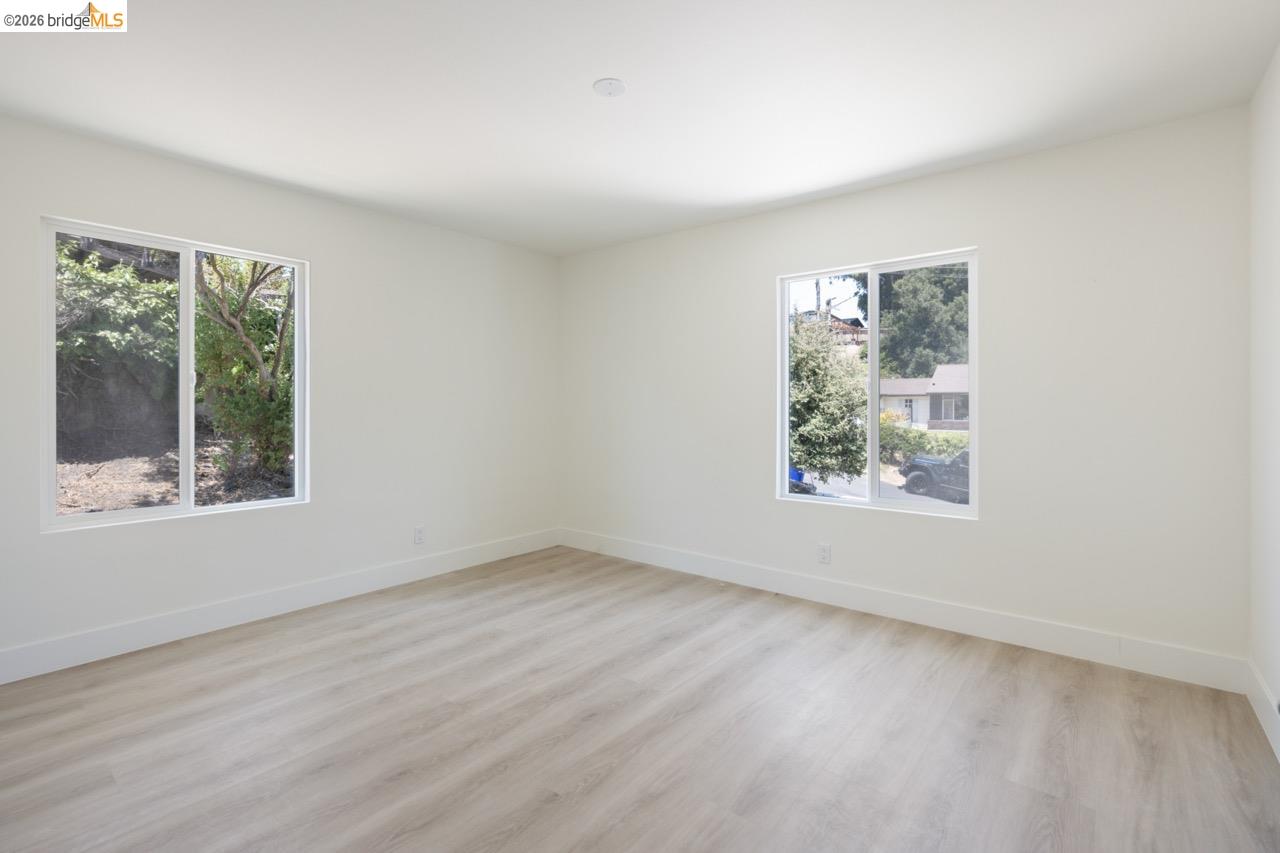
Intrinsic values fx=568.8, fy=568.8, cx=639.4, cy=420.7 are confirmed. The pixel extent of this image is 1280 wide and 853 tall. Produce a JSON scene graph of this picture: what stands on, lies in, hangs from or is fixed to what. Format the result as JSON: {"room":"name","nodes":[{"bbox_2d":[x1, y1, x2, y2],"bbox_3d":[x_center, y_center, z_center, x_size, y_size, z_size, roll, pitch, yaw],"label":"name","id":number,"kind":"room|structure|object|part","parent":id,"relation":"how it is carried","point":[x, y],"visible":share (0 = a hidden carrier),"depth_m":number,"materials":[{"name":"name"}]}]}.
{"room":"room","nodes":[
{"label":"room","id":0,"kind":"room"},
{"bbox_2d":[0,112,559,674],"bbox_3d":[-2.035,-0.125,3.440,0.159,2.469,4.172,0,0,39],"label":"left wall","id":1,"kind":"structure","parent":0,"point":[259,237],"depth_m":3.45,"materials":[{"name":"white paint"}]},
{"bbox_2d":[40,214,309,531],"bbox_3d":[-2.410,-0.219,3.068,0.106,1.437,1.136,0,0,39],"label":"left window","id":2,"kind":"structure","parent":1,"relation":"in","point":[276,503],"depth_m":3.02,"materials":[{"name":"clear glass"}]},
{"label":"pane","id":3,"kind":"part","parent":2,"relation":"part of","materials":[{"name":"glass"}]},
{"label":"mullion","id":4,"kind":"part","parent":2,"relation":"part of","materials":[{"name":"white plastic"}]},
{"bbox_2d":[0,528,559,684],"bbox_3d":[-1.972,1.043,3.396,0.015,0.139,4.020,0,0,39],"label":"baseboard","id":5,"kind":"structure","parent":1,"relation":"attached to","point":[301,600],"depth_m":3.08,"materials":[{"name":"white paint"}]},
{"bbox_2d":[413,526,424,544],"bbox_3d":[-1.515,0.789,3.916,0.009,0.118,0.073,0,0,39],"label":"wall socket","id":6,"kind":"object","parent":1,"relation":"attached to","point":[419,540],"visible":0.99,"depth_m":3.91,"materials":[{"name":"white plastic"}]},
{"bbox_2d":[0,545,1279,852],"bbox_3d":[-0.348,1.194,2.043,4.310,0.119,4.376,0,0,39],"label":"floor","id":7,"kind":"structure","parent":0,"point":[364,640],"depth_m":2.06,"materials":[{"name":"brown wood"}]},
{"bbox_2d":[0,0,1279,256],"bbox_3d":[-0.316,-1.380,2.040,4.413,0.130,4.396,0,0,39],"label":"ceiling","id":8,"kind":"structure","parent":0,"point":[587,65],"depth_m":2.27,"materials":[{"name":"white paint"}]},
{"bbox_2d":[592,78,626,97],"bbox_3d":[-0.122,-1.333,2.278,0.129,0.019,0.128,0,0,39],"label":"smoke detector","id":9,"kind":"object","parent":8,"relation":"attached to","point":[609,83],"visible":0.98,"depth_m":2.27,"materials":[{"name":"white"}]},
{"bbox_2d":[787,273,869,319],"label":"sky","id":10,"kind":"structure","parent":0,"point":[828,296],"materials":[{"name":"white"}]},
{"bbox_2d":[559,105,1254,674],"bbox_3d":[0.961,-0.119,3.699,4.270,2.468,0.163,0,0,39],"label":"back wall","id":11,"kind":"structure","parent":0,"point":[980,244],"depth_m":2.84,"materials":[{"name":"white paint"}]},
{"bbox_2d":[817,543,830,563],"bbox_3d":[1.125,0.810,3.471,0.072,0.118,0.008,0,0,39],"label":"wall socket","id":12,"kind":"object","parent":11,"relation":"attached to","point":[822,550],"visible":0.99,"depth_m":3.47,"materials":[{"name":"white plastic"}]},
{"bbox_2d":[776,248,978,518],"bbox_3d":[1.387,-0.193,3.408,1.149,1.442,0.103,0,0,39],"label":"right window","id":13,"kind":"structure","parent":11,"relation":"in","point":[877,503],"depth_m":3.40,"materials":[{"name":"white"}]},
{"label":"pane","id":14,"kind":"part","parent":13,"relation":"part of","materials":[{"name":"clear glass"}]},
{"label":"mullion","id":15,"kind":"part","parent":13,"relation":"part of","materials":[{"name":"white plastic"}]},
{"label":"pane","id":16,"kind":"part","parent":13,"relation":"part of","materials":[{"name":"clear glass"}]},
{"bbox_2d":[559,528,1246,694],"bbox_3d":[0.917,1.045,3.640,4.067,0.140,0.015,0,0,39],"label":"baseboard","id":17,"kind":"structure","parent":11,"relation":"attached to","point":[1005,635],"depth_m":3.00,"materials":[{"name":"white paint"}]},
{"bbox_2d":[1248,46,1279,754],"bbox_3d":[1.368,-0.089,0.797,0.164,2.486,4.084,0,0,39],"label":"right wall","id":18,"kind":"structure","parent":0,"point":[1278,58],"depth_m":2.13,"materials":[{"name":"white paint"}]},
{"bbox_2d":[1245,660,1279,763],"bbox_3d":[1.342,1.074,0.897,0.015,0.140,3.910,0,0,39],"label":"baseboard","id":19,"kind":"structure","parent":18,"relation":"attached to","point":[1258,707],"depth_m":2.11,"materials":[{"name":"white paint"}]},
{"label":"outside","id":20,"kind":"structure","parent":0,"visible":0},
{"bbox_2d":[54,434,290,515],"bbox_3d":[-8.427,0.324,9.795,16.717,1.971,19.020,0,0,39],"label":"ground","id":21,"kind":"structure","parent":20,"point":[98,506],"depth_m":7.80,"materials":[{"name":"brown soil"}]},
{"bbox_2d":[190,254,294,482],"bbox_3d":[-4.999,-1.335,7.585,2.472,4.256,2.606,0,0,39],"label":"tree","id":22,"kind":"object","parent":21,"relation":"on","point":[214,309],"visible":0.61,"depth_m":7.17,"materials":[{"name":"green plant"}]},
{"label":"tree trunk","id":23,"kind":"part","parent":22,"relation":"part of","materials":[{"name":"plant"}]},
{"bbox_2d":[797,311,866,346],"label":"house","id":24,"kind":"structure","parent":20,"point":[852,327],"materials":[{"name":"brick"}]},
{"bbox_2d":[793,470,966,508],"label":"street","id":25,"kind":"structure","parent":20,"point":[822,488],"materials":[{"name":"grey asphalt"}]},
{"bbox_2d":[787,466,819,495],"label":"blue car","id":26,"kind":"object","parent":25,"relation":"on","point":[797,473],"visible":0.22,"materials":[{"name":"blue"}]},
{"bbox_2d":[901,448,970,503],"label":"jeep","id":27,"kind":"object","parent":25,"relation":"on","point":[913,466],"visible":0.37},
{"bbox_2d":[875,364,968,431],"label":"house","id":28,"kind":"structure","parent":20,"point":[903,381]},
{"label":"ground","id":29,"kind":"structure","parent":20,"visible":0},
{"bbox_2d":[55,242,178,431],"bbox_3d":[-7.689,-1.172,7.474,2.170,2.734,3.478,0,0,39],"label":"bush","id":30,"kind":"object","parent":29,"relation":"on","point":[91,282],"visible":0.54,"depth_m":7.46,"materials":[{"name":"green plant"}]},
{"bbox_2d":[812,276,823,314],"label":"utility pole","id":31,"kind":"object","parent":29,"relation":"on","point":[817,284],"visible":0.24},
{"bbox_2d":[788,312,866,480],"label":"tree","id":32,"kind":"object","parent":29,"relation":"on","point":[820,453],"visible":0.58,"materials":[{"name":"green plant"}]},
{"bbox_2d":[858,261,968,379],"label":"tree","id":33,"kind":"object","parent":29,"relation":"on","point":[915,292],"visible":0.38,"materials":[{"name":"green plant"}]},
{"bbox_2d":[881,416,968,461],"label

Aim of the exercise: Images must not appear in the copy; reproduce everything else in the records verbatim.

Answer space:
Intrinsic values fx=568.8, fy=568.8, cx=639.4, cy=420.7 are confirmed. The pixel extent of this image is 1280 wide and 853 tall. Produce a JSON scene graph of this picture: what stands on, lies in, hangs from or is fixed to what. Format the result as JSON: {"room":"name","nodes":[{"bbox_2d":[x1, y1, x2, y2],"bbox_3d":[x_center, y_center, z_center, x_size, y_size, z_size, roll, pitch, yaw],"label":"name","id":number,"kind":"room|structure|object|part","parent":id,"relation":"how it is carried","point":[x, y],"visible":share (0 = a hidden carrier),"depth_m":number,"materials":[{"name":"name"}]}]}.
{"room":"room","nodes":[
{"label":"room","id":0,"kind":"room"},
{"bbox_2d":[0,112,559,674],"bbox_3d":[-2.035,-0.125,3.440,0.159,2.469,4.172,0,0,39],"label":"left wall","id":1,"kind":"structure","parent":0,"point":[259,237],"depth_m":3.45,"materials":[{"name":"white paint"}]},
{"bbox_2d":[40,214,309,531],"bbox_3d":[-2.410,-0.219,3.068,0.106,1.437,1.136,0,0,39],"label":"left window","id":2,"kind":"structure","parent":1,"relation":"in","point":[276,503],"depth_m":3.02,"materials":[{"name":"clear glass"}]},
{"label":"pane","id":3,"kind":"part","parent":2,"relation":"part of","materials":[{"name":"glass"}]},
{"label":"mullion","id":4,"kind":"part","parent":2,"relation":"part of","materials":[{"name":"white plastic"}]},
{"bbox_2d":[0,528,559,684],"bbox_3d":[-1.972,1.043,3.396,0.015,0.139,4.020,0,0,39],"label":"baseboard","id":5,"kind":"structure","parent":1,"relation":"attached to","point":[301,600],"depth_m":3.08,"materials":[{"name":"white paint"}]},
{"bbox_2d":[413,526,424,544],"bbox_3d":[-1.515,0.789,3.916,0.009,0.118,0.073,0,0,39],"label":"wall socket","id":6,"kind":"object","parent":1,"relation":"attached to","point":[419,540],"visible":0.99,"depth_m":3.91,"materials":[{"name":"white plastic"}]},
{"bbox_2d":[0,545,1279,852],"bbox_3d":[-0.348,1.194,2.043,4.310,0.119,4.376,0,0,39],"label":"floor","id":7,"kind":"structure","parent":0,"point":[364,640],"depth_m":2.06,"materials":[{"name":"brown wood"}]},
{"bbox_2d":[0,0,1279,256],"bbox_3d":[-0.316,-1.380,2.040,4.413,0.130,4.396,0,0,39],"label":"ceiling","id":8,"kind":"structure","parent":0,"point":[587,65],"depth_m":2.27,"materials":[{"name":"white paint"}]},
{"bbox_2d":[592,78,626,97],"bbox_3d":[-0.122,-1.333,2.278,0.129,0.019,0.128,0,0,39],"label":"smoke detector","id":9,"kind":"object","parent":8,"relation":"attached to","point":[609,83],"visible":0.98,"depth_m":2.27,"materials":[{"name":"white"}]},
{"bbox_2d":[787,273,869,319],"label":"sky","id":10,"kind":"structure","parent":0,"point":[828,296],"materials":[{"name":"white"}]},
{"bbox_2d":[559,105,1254,674],"bbox_3d":[0.961,-0.119,3.699,4.270,2.468,0.163,0,0,39],"label":"back wall","id":11,"kind":"structure","parent":0,"point":[980,244],"depth_m":2.84,"materials":[{"name":"white paint"}]},
{"bbox_2d":[817,543,830,563],"bbox_3d":[1.125,0.810,3.471,0.072,0.118,0.008,0,0,39],"label":"wall socket","id":12,"kind":"object","parent":11,"relation":"attached to","point":[822,550],"visible":0.99,"depth_m":3.47,"materials":[{"name":"white plastic"}]},
{"bbox_2d":[776,248,978,518],"bbox_3d":[1.387,-0.193,3.408,1.149,1.442,0.103,0,0,39],"label":"right window","id":13,"kind":"structure","parent":11,"relation":"in","point":[877,503],"depth_m":3.40,"materials":[{"name":"white"}]},
{"label":"pane","id":14,"kind":"part","parent":13,"relation":"part of","materials":[{"name":"clear glass"}]},
{"label":"mullion","id":15,"kind":"part","parent":13,"relation":"part of","materials":[{"name":"white plastic"}]},
{"label":"pane","id":16,"kind":"part","parent":13,"relation":"part of","materials":[{"name":"clear glass"}]},
{"bbox_2d":[559,528,1246,694],"bbox_3d":[0.917,1.045,3.640,4.067,0.140,0.015,0,0,39],"label":"baseboard","id":17,"kind":"structure","parent":11,"relation":"attached to","point":[1005,635],"depth_m":3.00,"materials":[{"name":"white paint"}]},
{"bbox_2d":[1248,46,1279,754],"bbox_3d":[1.368,-0.089,0.797,0.164,2.486,4.084,0,0,39],"label":"right wall","id":18,"kind":"structure","parent":0,"point":[1278,58],"depth_m":2.13,"materials":[{"name":"white paint"}]},
{"bbox_2d":[1245,660,1279,763],"bbox_3d":[1.342,1.074,0.897,0.015,0.140,3.910,0,0,39],"label":"baseboard","id":19,"kind":"structure","parent":18,"relation":"attached to","point":[1258,707],"depth_m":2.11,"materials":[{"name":"white paint"}]},
{"label":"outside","id":20,"kind":"structure","parent":0,"visible":0},
{"bbox_2d":[54,434,290,515],"bbox_3d":[-8.427,0.324,9.795,16.717,1.971,19.020,0,0,39],"label":"ground","id":21,"kind":"structure","parent":20,"point":[98,506],"depth_m":7.80,"materials":[{"name":"brown soil"}]},
{"bbox_2d":[190,254,294,482],"bbox_3d":[-4.999,-1.335,7.585,2.472,4.256,2.606,0,0,39],"label":"tree","id":22,"kind":"object","parent":21,"relation":"on","point":[214,309],"visible":0.61,"depth_m":7.17,"materials":[{"name":"green plant"}]},
{"label":"tree trunk","id":23,"kind":"part","parent":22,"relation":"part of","materials":[{"name":"plant"}]},
{"bbox_2d":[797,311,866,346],"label":"house","id":24,"kind":"structure","parent":20,"point":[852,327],"materials":[{"name":"brick"}]},
{"bbox_2d":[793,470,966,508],"label":"street","id":25,"kind":"structure","parent":20,"point":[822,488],"materials":[{"name":"grey asphalt"}]},
{"bbox_2d":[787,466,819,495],"label":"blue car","id":26,"kind":"object","parent":25,"relation":"on","point":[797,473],"visible":0.22,"materials":[{"name":"blue"}]},
{"bbox_2d":[901,448,970,503],"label":"jeep","id":27,"kind":"object","parent":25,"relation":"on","point":[913,466],"visible":0.37},
{"bbox_2d":[875,364,968,431],"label":"house","id":28,"kind":"structure","parent":20,"point":[903,381]},
{"label":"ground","id":29,"kind":"structure","parent":20,"visible":0},
{"bbox_2d":[55,242,178,431],"bbox_3d":[-7.689,-1.172,7.474,2.170,2.734,3.478,0,0,39],"label":"bush","id":30,"kind":"object","parent":29,"relation":"on","point":[91,282],"visible":0.54,"depth_m":7.46,"materials":[{"name":"green plant"}]},
{"bbox_2d":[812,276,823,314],"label":"utility pole","id":31,"kind":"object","parent":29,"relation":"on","point":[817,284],"visible":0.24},
{"bbox_2d":[788,312,866,480],"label":"tree","id":32,"kind":"object","parent":29,"relation":"on","point":[820,453],"visible":0.58,"materials":[{"name":"green plant"}]},
{"bbox_2d":[858,261,968,379],"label":"tree","id":33,"kind":"object","parent":29,"relation":"on","point":[915,292],"visible":0.38,"materials":[{"name":"green plant"}]},
{"bbox_2d":[881,416,968,461],"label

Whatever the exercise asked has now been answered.